**EXERCISE OBJECTIVE**
Could you reproduce the listing's lines from the one that contains "Přístupnost" through the one that contains "E-mailová adresa", changing "festivalem" to "koncertem" and leaving everything else as it stands?

**TASK DATA**

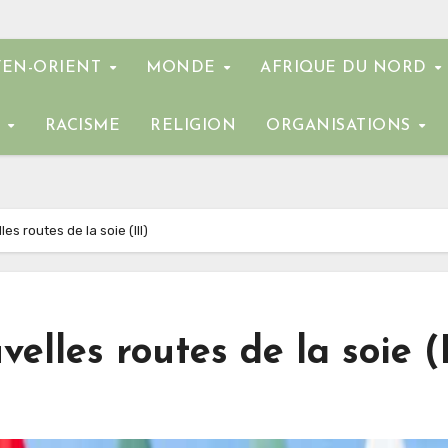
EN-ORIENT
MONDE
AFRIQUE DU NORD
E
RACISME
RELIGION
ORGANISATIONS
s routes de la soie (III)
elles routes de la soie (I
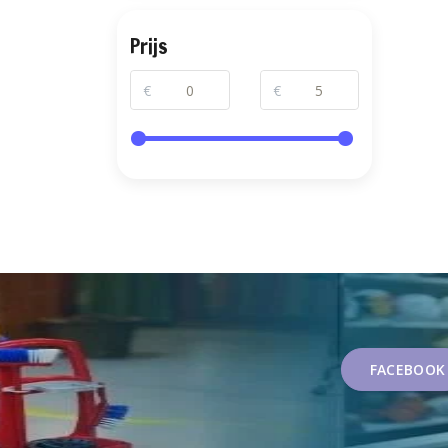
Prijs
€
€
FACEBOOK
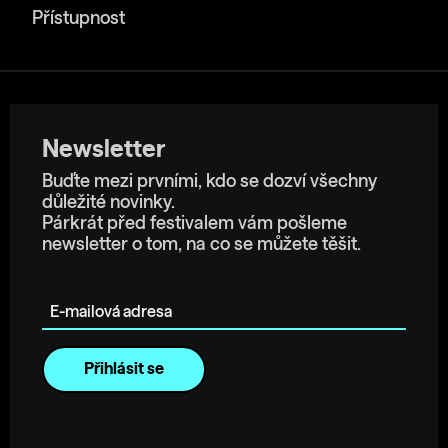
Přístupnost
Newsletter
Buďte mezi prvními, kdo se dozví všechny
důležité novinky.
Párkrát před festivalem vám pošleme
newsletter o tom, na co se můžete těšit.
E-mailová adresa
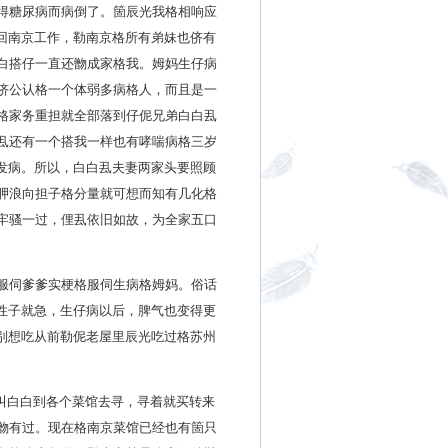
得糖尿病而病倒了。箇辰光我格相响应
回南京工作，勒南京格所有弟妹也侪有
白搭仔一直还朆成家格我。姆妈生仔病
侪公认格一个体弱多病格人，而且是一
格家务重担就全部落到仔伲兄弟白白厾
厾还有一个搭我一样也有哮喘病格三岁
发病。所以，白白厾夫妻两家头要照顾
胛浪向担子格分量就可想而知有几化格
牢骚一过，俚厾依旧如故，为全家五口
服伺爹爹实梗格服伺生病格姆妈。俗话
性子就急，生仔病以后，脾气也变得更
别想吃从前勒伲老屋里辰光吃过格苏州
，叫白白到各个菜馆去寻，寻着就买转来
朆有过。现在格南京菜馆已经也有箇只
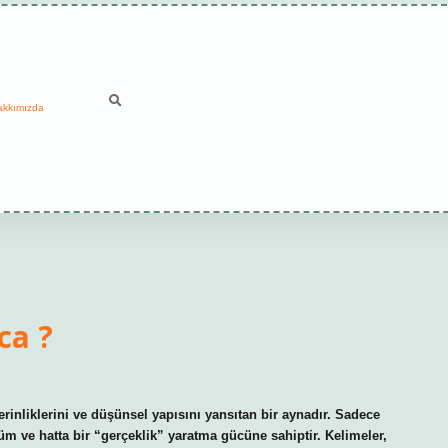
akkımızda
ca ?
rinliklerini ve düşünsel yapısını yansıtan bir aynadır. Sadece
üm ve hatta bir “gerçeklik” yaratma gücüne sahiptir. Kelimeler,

**ANSWER AREA**
Přístupnost
Newsletter
Buďte mezi prvními, kdo se dozví všechny
důležité novinky.
Párkrát před koncertem vám pošleme
newsletter o tom, na co se můžete těšit.
E-mailová adresa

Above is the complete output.